I am, therefore, quite clear in my mind that the intention underlying rule 7.5 can be no other except this; the moment the criminal charge on account of which an officer was suspended fails in a court of law, he should be deemed to be acquitted of the blame. Any other interpretation would defeat the very purpose of the rule. It is futile to except a finding of either honourable CWP No. 22663 of 2010 -8- acquittal or complete innocence in a judgment of acquittal. The reason is obvious; the criminal Courts are not concerned to find the innocence of the accused. They are only concerned to find whether the prosecution has succeeded in proving beyond a reasonable doubt the guilt of the accused."
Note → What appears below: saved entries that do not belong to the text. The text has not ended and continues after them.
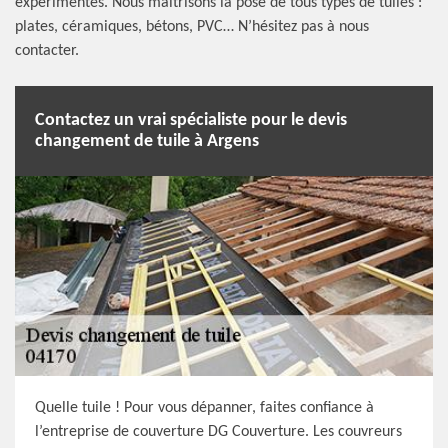
expérimentés. Nous maitrisons la pose de tous types de tuiles :
plates, céramiques, bétons, PVC… N’hésitez pas à nous
contacter.
Contactez un vrai spécialiste pour le devis
changement de tuile à Argens
Quelle tuile ! Pour vous dépanner, faites confiance à
l’entreprise de couverture DG Couverture. Les couvreurs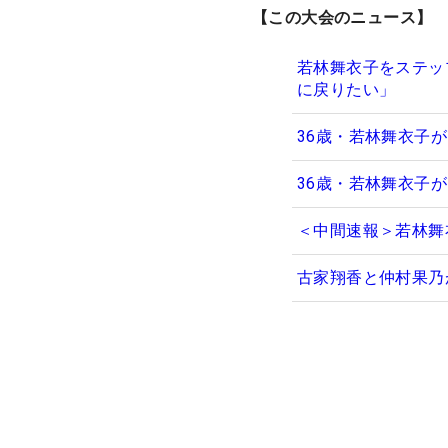
【この大会のニュース】
若林舞衣子をステッ
に戻りたい」
36歳・若林舞衣子
36歳・若林舞衣子
＜中間速報＞若林舞
古家翔香と仲村果乃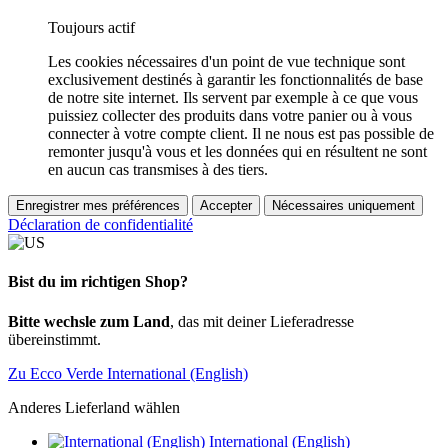
Toujours actif
Les cookies nécessaires d'un point de vue technique sont
exclusivement destinés à garantir les fonctionnalités de base
de notre site internet. Ils servent par exemple à ce que vous
puissiez collecter des produits dans votre panier ou à vous
connecter à votre compte client. Il ne nous est pas possible de
remonter jusqu'à vous et les données qui en résultent ne sont
en aucun cas transmises à des tiers.
Enregistrer mes préférences
Accepter
Nécessaires uniquement
Déclaration de confidentialité
Bist du im richtigen Shop?
Bitte wechsle zum Land
, das mit deiner Lieferadresse
übereinstimmt.
Zu Ecco Verde International (English)
Anderes Lieferland wählen
International (English)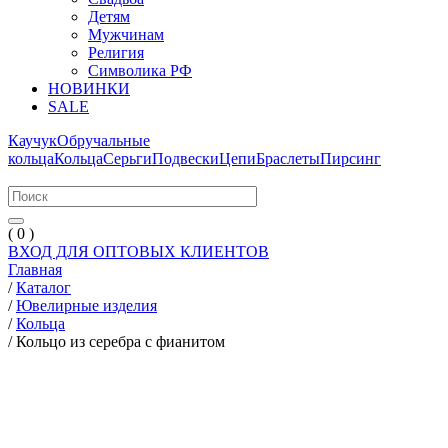
Детям
Мужчинам
Религия
Символика РФ
НОВИНКИ
SALE
Каучук
Обручальные
кольца
Кольца
Серьги
Подвески
Цепи
Браслеты
Пирсинг
( 0 )
ВХОД ДЛЯ ОПТОВЫХ КЛИЕНТОВ
Главная
/
Каталог
/
Ювелирные изделия
/
Кольца
/
Кольцо из серебра с фианитом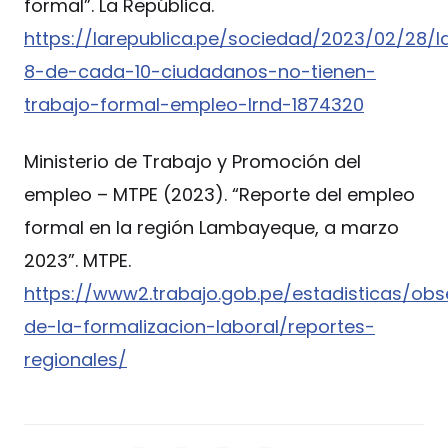
formal”. La República.
https://larepublica.pe/sociedad/2023/02/28
8-de-cada-10-ciudadanos-no-tienen-
trabajo-formal-empleo-lrnd-1874320
Ministerio de Trabajo y Promoción del
empleo – MTPE (2023). “Reporte del empleo
formal en la región Lambayeque, a marzo
2023”. MTPE.
https://www2.trabajo.gob.pe/estadisticas/obs
de-la-formalizacion-laboral/reportes-
regionales/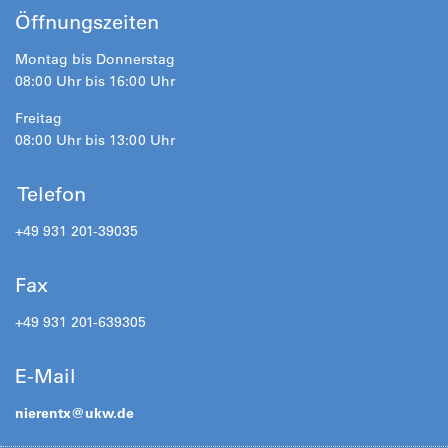
Öffnungszeiten
Montag bis Donnerstag
08:00 Uhr bis 16:00 Uhr
Freitag
08:00 Uhr bis 13:00 Uhr
Telefon
+49 931 201-39035
Fax
+49 931 201-639305
E-Mail
nierentx@
ukw.de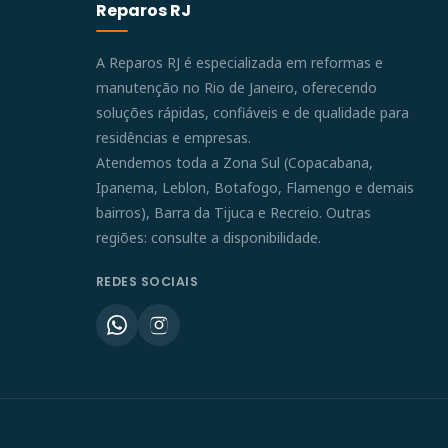
Reparos RJ
A Reparos RJ é especializada em reformas e
manutenção no Rio de Janeiro, oferecendo
soluções rápidas, confiáveis e de qualidade para
residências e empresas.
Atendemos toda a Zona Sul (Copacabana,
Ipanema, Leblon, Botafogo, Flamengo e demais
bairros), Barra da Tijuca e Recreio. Outras
regiões: consulte a disponibilidade.
REDES SOCIAIS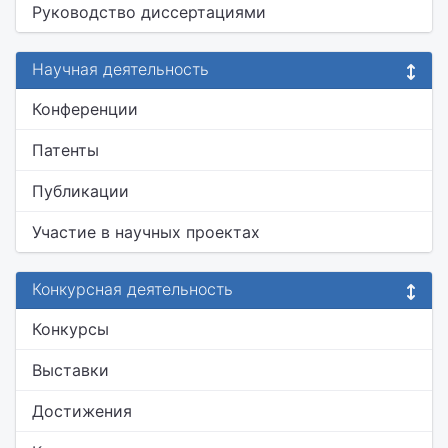
Руководство диссертациями
Научная деятельность
Конференции
Патенты
Публикации
Участие в научных проектах
Конкурсная деятельность
Конкурсы
Выставки
Достижения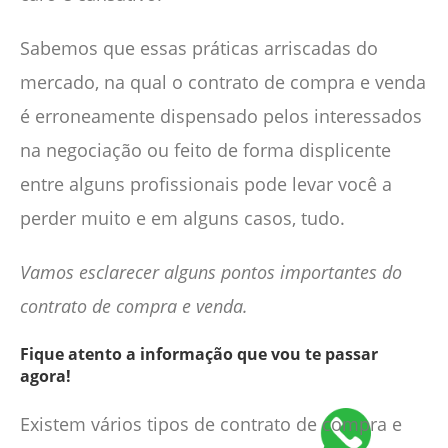
Sabemos que essas práticas arriscadas do
mercado, na qual o contrato de compra e venda
é erroneamente dispensado pelos interessados
na negociação ou feito de forma displicente
entre alguns profissionais pode levar você a
perder muito e em alguns casos, tudo.
Vamos esclarecer alguns pontos importantes do
contrato de compra e venda.
Fique atento a informação que vou te passar
agora!
Existem vários tipos de contrato de compra e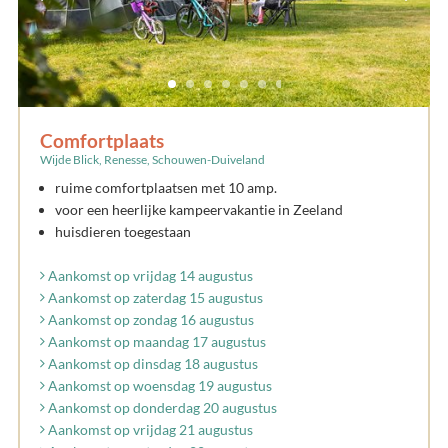
Comfortplaats
Wijde Blick, Renesse, Schouwen-Duiveland
ruime comfortplaatsen met 10 amp.
voor een heerlijke kampeervakantie in Zeeland
huisdieren toegestaan
Aankomst op vrijdag 14 augustus
Aankomst op zaterdag 15 augustus
Aankomst op zondag 16 augustus
Aankomst op maandag 17 augustus
Aankomst op dinsdag 18 augustus
Aankomst op woensdag 19 augustus
Aankomst op donderdag 20 augustus
Aankomst op vrijdag 21 augustus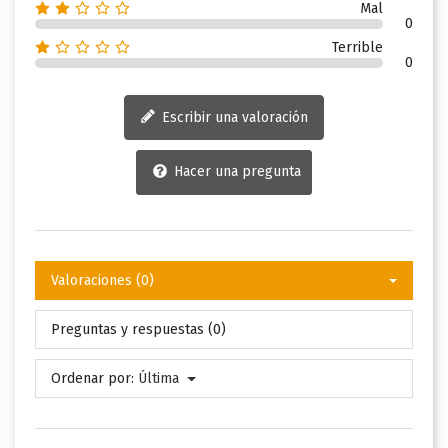
Mal
0
Terrible
0
Escribir una valoración
Hacer una pregunta
Valoraciones (0)
Preguntas y respuestas (0)
Ordenar por:
Última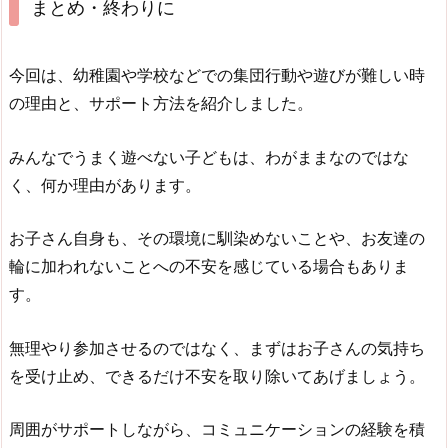
まとめ・終わりに
今回は、幼稚園や学校などでの集団行動や遊びが難しい時
の理由と、サポート方法を紹介しました。
みんなでうまく遊べない子どもは、わがままなのではな
く、何か理由があります。
お子さん自身も、その環境に馴染めないことや、お友達の
輪に加われないことへの不安を感じている場合もありま
す。
無理やり参加させるのではなく、まずはお子さんの気持ち
を受け止め、できるだけ不安を取り除いてあげましょう。
周囲がサポートしながら、コミュニケーションの経験を積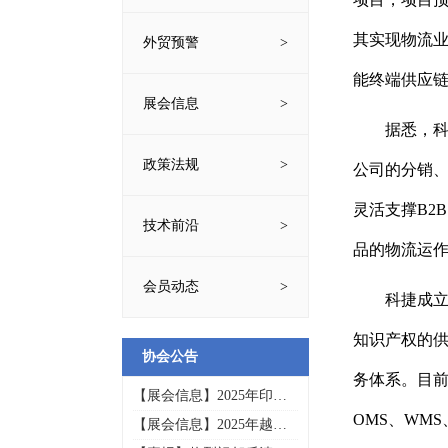
其实现物流
外贸预警
能终端供应
展会信息
据悉，
政策法规
公司的分销
灵活支撑B2
技术前沿
品的物流运
会员动态
科捷成立
知识产权的
协会公告
务体系。目前
【展会信息】2025年印尼
通讯技术与高新科技展览
OMS、WM
【展会信息】2025年越南
会INTI
国际电子展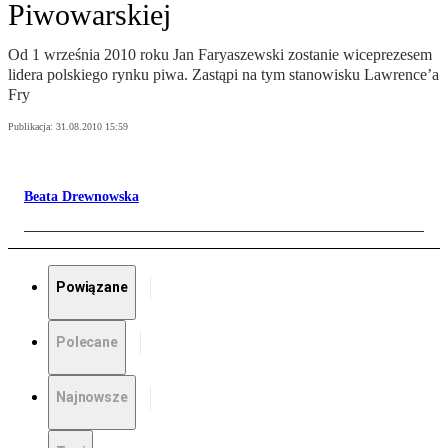
Piwowarskiej
Od 1 września 2010 roku Jan Faryaszewski zostanie wiceprezesem
lidera polskiego rynku piwa. Zastąpi na tym stanowisku Lawrence’a
Fry
Publikacja:
31.08.2010 15:59
Beata Drewnowska
Powiązane
Polecane
Najnowsze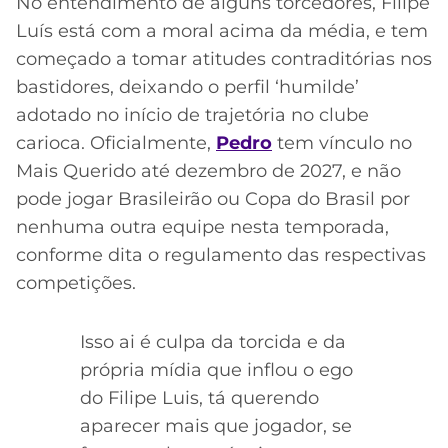
No entendimento de alguns torcedores, Filipe
Luís está com a moral acima da média, e tem
começado a tomar atitudes contraditórias nos
bastidores, deixando o perfil ‘humilde’
adotado no início de trajetória no clube
carioca. Oficialmente,
Pedro
tem vínculo no
Mais Querido até dezembro de 2027, e não
pode jogar Brasileirão ou Copa do Brasil por
nenhuma outra equipe nesta temporada,
conforme dita o regulamento das respectivas
competições.
Isso ai é culpa da torcida e da
própria mídia que inflou o ego
do Filipe Luis, tá querendo
aparecer mais que jogador, se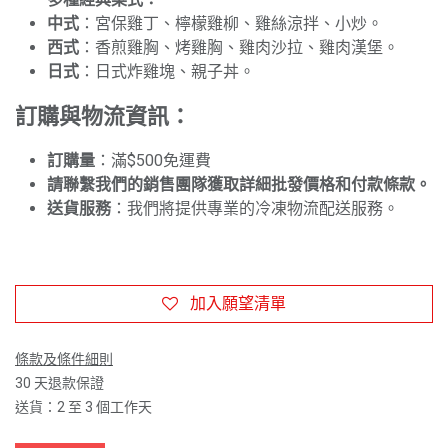
中式
：宮保雞丁、檸檬雞柳、雞絲涼拌、小炒。
西式
：香煎雞胸、烤雞胸、雞肉沙拉、雞肉漢堡。
日式
：日式炸雞塊、親子丼。
訂購與物流資訊：
訂購量
：滿$500免運費
請聯繫我們的銷售團隊獲取詳細批發價格和付款條款。
送貨服務
：我們將提供專業的冷凍物流配送服務。
加入願望清單
條款及條件細則
30 天退款保證
送貨：2 至 3 個工作天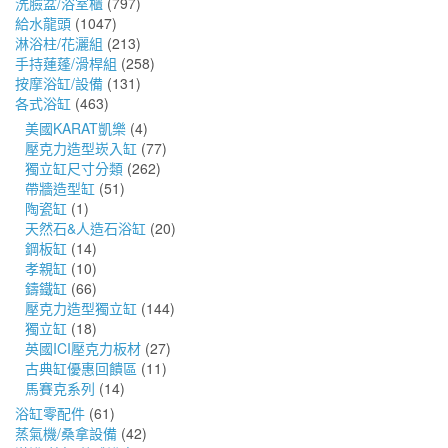
洗臉盆/浴室櫃
(797)
給水龍頭
(1047)
淋浴柱/花灑組
(213)
手持蓮蓬/滑桿組
(258)
按摩浴缸/設備
(131)
各式浴缸
(463)
美國KARAT凱樂
(4)
壓克力造型崁入缸
(77)
獨立缸尺寸分類
(262)
帶牆造型缸
(51)
陶瓷缸
(1)
天然石&人造石浴缸
(20)
鋼板缸
(14)
孝親缸
(10)
鑄鐵缸
(66)
壓克力造型獨立缸
(144)
獨立缸
(18)
英國ICI壓克力板材
(27)
古典缸優惠回饋區
(11)
馬賽克系列
(14)
浴缸零配件
(61)
蒸氣機/桑拿設備
(42)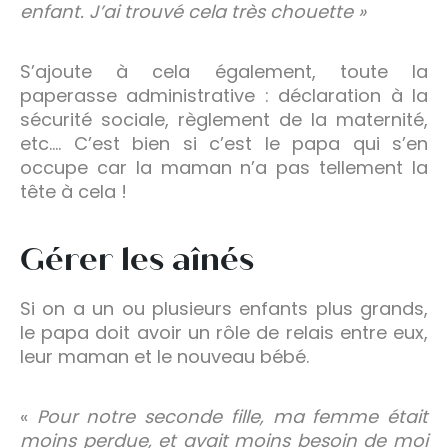
enfant. J’ai trouvé cela très chouette »
S’ajoute à cela également, toute la
paperasse administrative : déclaration à la
sécurité sociale, règlement de la maternité,
etc.… C’est bien si c’est le papa qui s’en
occupe car la maman n’a pas tellement la
tête à cela !
Gérer les aînés
Si on a un ou plusieurs enfants plus grands,
le papa doit avoir un rôle de relais entre eux,
leur maman et le nouveau bébé.
«
Pour notre seconde fille, ma femme était
moins perdue, et avait moins besoin de moi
Thereafter, two Division Benches of this Court in Shashi Kumar vs. Uttar Haryana Bijli Vitran Nigam and another, 2005 (1) SCT 576 and Shiv Kumar Goel vs. State of Haryana and another, 2007(1) SCT 739, have again held that acquittal in criminal proceedings either by giving benefit of doubt or honourable acquittal by the criminal Court by recording finding that there was no evidence to prove the charge against the employee, he would be entitled to the benefit of pay and allowances over and above the subsistence allowance."
In view of the above, present writ petition is allowed. Petitioner is held entitled to the grant of pay and allowances of the period 1.3.2006 to 3.5.2007, which shall be released to the petitioner within a period of two months from the date of receipt of certified copy of the order.